I’m calling it: we’ve won this war. By “we,” I mean normal people who want normal things: community, connection, creativity, with a bit of dancing on the side. By “war,” I mean the cosmic battle between two visions: a world dominated by the fear of a virus versus a world of rich and messy human experience.
The battle raged on for three years, and at times I was quite sure we would lose. Scientists, politicians, and media pundits kept insisting we worship a virus, blame our fellow humans for a force of nature, and stop hugging and singing and doing other people things. Those of us who timidly asked when this state of affairs might end were told to stop killing grannies and to remember how much worse people had it in the World War One trenches. The old normal was never coming back, the pundits proclaimed, and we had better get used to it. (You could almost see them rubbing their hands with glee.)

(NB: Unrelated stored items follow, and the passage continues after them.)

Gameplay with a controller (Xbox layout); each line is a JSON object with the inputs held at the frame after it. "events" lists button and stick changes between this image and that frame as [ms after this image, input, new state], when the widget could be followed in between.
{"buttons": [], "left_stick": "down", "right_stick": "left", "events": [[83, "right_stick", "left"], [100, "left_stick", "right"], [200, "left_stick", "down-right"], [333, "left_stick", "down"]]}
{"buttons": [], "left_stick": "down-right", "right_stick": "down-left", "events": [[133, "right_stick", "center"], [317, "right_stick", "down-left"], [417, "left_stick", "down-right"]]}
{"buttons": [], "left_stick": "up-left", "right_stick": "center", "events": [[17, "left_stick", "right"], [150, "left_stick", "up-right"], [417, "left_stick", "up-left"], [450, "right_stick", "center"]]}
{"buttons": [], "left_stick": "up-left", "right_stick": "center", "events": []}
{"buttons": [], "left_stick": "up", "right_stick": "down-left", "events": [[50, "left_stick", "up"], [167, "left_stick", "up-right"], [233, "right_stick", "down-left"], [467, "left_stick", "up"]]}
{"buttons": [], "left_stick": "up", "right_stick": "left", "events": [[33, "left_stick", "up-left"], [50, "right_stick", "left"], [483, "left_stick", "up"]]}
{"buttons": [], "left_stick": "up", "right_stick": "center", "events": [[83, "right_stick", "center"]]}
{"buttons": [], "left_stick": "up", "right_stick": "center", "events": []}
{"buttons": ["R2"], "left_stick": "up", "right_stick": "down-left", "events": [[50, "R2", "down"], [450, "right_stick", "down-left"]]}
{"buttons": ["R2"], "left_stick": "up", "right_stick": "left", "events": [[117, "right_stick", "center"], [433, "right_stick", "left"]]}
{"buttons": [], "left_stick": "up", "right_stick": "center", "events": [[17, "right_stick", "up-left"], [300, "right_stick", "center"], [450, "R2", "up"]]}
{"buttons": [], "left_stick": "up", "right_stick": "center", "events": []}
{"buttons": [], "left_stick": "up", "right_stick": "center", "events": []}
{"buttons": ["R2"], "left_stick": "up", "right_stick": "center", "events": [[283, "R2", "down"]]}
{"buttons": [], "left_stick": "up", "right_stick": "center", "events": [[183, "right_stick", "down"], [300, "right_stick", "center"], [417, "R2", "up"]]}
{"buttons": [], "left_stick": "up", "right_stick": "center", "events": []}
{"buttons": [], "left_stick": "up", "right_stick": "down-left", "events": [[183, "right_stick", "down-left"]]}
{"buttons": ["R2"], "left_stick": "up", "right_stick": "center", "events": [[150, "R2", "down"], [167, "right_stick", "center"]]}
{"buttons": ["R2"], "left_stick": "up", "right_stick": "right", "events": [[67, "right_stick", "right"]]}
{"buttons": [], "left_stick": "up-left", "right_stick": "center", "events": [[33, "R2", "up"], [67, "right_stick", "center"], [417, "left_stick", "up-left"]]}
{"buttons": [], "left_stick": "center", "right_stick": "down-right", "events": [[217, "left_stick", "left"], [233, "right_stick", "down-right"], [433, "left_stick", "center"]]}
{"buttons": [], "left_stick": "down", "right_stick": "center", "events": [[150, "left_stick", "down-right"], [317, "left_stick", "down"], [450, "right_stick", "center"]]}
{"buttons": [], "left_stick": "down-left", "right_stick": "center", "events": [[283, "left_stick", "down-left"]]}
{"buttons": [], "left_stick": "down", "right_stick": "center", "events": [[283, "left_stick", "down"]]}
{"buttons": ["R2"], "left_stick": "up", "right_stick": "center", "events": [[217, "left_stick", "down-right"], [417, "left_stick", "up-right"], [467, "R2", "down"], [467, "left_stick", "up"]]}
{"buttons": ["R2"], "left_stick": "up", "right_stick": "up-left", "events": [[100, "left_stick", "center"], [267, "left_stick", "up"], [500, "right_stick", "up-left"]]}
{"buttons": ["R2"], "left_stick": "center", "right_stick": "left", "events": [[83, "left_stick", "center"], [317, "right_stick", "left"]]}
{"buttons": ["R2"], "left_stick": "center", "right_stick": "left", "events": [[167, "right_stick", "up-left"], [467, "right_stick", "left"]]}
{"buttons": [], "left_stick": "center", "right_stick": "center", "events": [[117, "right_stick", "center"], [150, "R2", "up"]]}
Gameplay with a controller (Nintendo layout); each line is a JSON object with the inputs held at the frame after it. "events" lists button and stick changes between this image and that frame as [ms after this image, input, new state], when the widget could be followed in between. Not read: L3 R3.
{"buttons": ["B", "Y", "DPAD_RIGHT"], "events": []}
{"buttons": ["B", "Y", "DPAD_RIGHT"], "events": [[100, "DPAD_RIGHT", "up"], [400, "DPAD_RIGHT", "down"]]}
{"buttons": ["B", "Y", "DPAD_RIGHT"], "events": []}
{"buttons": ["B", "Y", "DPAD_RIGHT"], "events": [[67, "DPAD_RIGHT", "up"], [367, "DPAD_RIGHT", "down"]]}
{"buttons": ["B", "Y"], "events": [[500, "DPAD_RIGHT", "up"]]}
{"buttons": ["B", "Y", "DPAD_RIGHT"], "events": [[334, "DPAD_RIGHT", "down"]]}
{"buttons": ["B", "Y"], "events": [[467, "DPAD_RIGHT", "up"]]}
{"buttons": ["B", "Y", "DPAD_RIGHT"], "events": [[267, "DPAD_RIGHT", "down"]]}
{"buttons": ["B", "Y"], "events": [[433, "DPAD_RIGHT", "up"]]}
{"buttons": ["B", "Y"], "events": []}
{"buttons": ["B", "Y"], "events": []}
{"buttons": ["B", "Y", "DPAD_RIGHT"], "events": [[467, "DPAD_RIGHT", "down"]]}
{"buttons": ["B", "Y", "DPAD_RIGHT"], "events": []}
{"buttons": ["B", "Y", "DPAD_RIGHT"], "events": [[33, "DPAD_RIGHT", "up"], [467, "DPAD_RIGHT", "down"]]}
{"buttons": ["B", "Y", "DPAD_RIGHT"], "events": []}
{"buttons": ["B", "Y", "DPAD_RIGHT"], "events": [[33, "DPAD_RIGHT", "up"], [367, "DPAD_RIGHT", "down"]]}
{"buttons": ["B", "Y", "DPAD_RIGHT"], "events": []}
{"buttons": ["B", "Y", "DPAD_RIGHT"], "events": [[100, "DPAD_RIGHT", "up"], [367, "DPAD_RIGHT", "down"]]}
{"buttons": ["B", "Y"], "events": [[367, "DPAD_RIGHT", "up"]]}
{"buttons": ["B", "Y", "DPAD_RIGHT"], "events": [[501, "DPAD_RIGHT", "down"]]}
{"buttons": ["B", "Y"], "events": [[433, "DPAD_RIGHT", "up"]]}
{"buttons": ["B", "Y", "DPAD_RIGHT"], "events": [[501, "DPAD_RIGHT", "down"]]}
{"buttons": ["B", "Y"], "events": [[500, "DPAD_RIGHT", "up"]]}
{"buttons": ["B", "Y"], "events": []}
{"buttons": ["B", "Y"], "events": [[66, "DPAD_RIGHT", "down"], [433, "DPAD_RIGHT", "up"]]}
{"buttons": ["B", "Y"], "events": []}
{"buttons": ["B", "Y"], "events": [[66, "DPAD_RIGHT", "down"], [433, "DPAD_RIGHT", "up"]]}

The very term “new normal,” with its smug and sadistic undertones, drove me to despair. I longed for the old normal—the wild and unpredictable world in which people authored their own lives, even if they got sick once in a while. A few people agreed, like the free-spirited American novelist Lionel Shriver and the crotchety former UK Supreme Court justice Lord Sumption, but we belonged to a distinct and unprotected minority.
I kept asking myself: did most people truly want this new normal? A year and a half ago, I put the question to a writers’ group I belong to. A fellow writer emailed back with these words: “I would suffer any more restrictions or curtailments to my life if it meant upping the odds that things will be safe and OK. I am happy to wear a mask for the rest of my days, honestly. I have no problem doing whatever the authorities tell me to do and won’t for as long as they’re telling me. Restrictions for as long as it takes. Works fine for me. Life is different now.”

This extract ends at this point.